Skip to content

Latest commit

 

History

History
466 lines (330 loc) · 13.4 KB

configuration.rst

File metadata and controls

466 lines (330 loc) · 13.4 KB

Configuration

All configuration can be done by adding a configuration file named client.cfg to your current working directory or /etc/luigi (although this is further configurable). The config file is broken into sections, each controlling a different part of the config. Example /etc/luigi/client.cfg:

[hadoop]
version: cdh4
streaming-jar: /usr/lib/hadoop-xyz/hadoop-streaming-xyz-123.jar

[core]
default-scheduler-host: luigi-host.mycompany.foo
error-email: foo@bar.baz

By default, all parameters will be overridden by matching values in the configuration file. For instance if you have a Task definition:

class DailyReport(luigi.hadoop.JobTask):
    date = luigi.DateParameter(default=datetime.date.today())
    # ...

Then you can override the default value for date by providing it in the configuration:

[DailyReport]
date: 2012-01-01

You can also use config_path as an argument to the Parameter if you want to use a specific section in the config.

Configurable options

Luigi comes with a lot of configurable options. Below, we describe each section and the parameters available within it.

[core]

These parameters control core luigi behavior, such as error e-mails and interactions between the worker and scheduler.

default-scheduler-host
Hostname of the machine running the scheduler. Defaults to localhost.
default-scheduler-port
Port of the remote scheduler api process. Defaults to 8082.
email-prefix
Optional prefix to add to the subject line of all e-mails. For example, setting this to "[LUIGI]" would change the subject line of an e-mail from "Luigi: Framework error" to "[LUIGI] Luigi: Framework error"
email-sender
User name in from field of error e-mails. Default value: luigi-client@<server_name>
email-type
Type of e-mail to send. Valid values are "plain" and "html". When set to html, tracebacks are wrapped in <pre> tags to get fixed-width font. Default value is plain.
error-email
Recipient of all error e-mails. If this is not set, no error e-mails are sent when luigi crashes. If luigi is run from the command line, no e-mails will be sent unless output is redirected to a file.

(Material supplied):
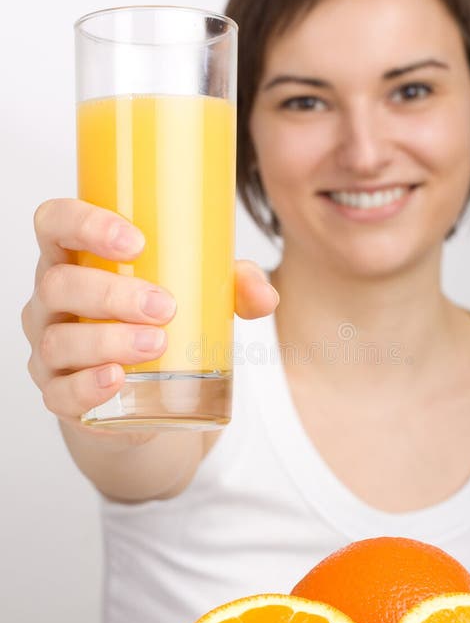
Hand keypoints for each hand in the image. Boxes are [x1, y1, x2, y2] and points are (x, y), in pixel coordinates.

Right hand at [22, 198, 278, 424]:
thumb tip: (264, 295)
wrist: (145, 399)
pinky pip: (61, 392)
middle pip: (58, 284)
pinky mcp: (60, 396)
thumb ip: (235, 286)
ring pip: (60, 339)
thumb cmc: (162, 325)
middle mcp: (53, 302)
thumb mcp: (201, 296)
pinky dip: (89, 385)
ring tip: (156, 343)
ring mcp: (51, 351)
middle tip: (164, 306)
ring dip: (108, 339)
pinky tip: (117, 379)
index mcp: (76, 259)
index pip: (55, 224)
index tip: (135, 240)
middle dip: (110, 292)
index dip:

(Work instruction 1):
Put this sentence from the Luigi configuration text into Spanish: "The config file is broken into sections, each controlling a different part of the config."
(Work instruction 2):
Name every parameter that the Luigi configuration text describes under the "[core]" heading in its "Configurable options" part.
(Work instruction 3):
According to the Luigi configuration text, what is the default value of default-scheduler-port?
The listing is separate material and has no connection to the Luigi configuration text.

(Written answer 1):
El archivo de configuración se divide en secciones, cada una de las cuales controla una parte diferente de la configuración.

(Written answer 2):
default-scheduler-host, default-scheduler-port, email-prefix, email-sender, email-type, error-email

(Written answer 3):
8082